▸ **TEXT SHOWN**:
============

The Cellar

Another warm day: songbirds in the tall salmonberry bushes.  The fireweed are showing white seeds and dogwood flowers are in perfect flower along the creek beds.  Dogs rub their back in cut grass whenever they can and kids toter down sidewalks on their small bikes sucking on popsicles sometimes with their helmets unclipped. 

Tragedy of another shooting in the news and the talkers talk of the Confederate flag and gun laws and we parse our words trying to understand the difference between "madness" and "terrorism", between a politically motivated killing, and a culturally mandated one.  

I don't know.  But in amongst all the talk I heard the families of the victims speak of forgiveness, and I found that incredibly moving, black southern voices,  deeply Christian voices.  These people were struggling mightily against their own knee jerk attitudes to find their better selves in their public speech when addressing the man accused of killing their loved ones.  They didn't resort to lazy, or cowardly slander, they spoke out of their truth, and their love of Jesus.  

I so admired them.

If racism is part of what is on the table now, then we must confront it in ourselves.  My own racism comes out ignorance.  I grew up in mostly private schools, and rural communities in the north,  I worked many blue collar jobs and sat quiet for many racist jokes, and laughed and more than a few.  I told myself I was a "progressive" and even radical for my leftist political beliefs,  but too often I stayed quiet when real hatred was given voice and I didn't say a word against it.  Why should I?  There were no Black people around to hear.  I was always adverse to physical confrontation.  I was shy.  Bookish.  I would teach them in an essay.. or a novel.

============

▸ **EXCERPTED DATA**:

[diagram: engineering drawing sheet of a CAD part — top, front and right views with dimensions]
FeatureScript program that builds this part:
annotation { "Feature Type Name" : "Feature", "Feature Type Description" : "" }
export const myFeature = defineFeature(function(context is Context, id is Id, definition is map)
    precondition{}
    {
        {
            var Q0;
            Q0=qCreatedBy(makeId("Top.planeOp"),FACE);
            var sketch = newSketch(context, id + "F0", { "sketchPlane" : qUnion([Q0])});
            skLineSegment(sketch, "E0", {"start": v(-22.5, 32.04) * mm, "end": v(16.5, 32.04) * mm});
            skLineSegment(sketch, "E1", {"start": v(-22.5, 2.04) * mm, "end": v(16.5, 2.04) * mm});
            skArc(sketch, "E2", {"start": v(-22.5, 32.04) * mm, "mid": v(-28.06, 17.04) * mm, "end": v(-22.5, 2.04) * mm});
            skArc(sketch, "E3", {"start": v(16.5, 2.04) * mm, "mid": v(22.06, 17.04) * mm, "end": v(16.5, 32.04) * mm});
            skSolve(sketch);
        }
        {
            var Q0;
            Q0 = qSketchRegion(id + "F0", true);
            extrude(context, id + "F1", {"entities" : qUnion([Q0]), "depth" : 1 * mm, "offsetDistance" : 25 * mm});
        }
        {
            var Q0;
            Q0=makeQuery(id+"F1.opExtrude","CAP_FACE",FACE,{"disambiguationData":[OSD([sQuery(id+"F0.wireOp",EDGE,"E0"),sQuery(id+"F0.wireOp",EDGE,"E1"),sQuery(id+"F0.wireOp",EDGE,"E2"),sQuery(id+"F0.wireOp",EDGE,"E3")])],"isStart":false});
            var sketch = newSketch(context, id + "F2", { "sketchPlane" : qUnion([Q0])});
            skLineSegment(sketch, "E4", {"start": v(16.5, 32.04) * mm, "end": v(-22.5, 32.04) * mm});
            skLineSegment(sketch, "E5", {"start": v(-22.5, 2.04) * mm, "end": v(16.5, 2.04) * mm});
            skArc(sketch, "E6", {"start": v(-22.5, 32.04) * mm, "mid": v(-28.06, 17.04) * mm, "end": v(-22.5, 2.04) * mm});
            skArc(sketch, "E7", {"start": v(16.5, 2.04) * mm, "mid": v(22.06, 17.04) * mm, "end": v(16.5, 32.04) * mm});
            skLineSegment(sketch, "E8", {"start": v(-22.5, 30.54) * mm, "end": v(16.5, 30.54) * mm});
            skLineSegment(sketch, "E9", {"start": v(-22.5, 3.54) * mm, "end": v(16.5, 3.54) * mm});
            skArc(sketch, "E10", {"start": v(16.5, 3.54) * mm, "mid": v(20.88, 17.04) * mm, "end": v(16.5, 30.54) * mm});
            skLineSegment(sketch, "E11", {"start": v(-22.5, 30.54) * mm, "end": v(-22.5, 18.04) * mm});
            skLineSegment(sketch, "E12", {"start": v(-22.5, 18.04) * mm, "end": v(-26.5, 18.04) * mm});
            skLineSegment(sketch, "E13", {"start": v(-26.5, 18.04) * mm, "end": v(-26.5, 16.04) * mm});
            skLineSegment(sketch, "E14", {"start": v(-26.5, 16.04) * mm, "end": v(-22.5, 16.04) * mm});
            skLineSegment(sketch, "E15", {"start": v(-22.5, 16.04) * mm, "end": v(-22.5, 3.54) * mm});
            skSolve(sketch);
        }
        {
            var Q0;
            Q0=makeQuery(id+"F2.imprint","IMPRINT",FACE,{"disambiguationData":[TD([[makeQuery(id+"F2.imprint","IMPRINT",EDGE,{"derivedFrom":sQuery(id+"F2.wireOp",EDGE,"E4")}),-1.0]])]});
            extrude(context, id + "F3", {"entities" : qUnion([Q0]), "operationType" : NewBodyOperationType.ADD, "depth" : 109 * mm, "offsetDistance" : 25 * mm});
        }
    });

============

▸ **WORK INSTRUCTIONS**:
A. For each statement below, decide whether it agrees with the essay headed "The Cellar." Answer yes or no, and quote the words of the essay that decide it.
(i) The fireweed are showing white seeds.
(ii) The families of the victims spoke of revenge.
(iii) The writer grew up mostly in public schools.
B. Answer these questions from the essay headed "The Cellar."
(i) Which flowers are in perfect flower along the creek beds?
(ii) Whose voices did the writer hear speak of forgiveness?
(iii) What kind of jobs did the writer work?
C. Please rewrite the paragraph of the essay headed "The Cellar" that begins "I don't know. But in amongst all the talk" as a bulleted list, keeping its main facts.

▸ **COMPLETE ANSWERS**:
A.
(i) Yes: "The fireweed are showing white seeds"
(ii) No: "I heard the families of the victims speak of forgiveness"
(iii) No: "I grew up in mostly private schools"

B.
(i) Dogwood flowers
(ii) The families of the victims
(iii) Many blue collar jobs

C.
- Amid all the talk, the writer heard the families of the victims speak of forgiveness and found it incredibly moving.
- These were black southern voices and deeply Christian voices.
- The families struggled against their own knee jerk attitudes to find their better selves when addressing the man accused of killing their loved ones.
- They didn't resort to lazy or cowardly slander.
- They spoke out of their truth and their love of Jesus.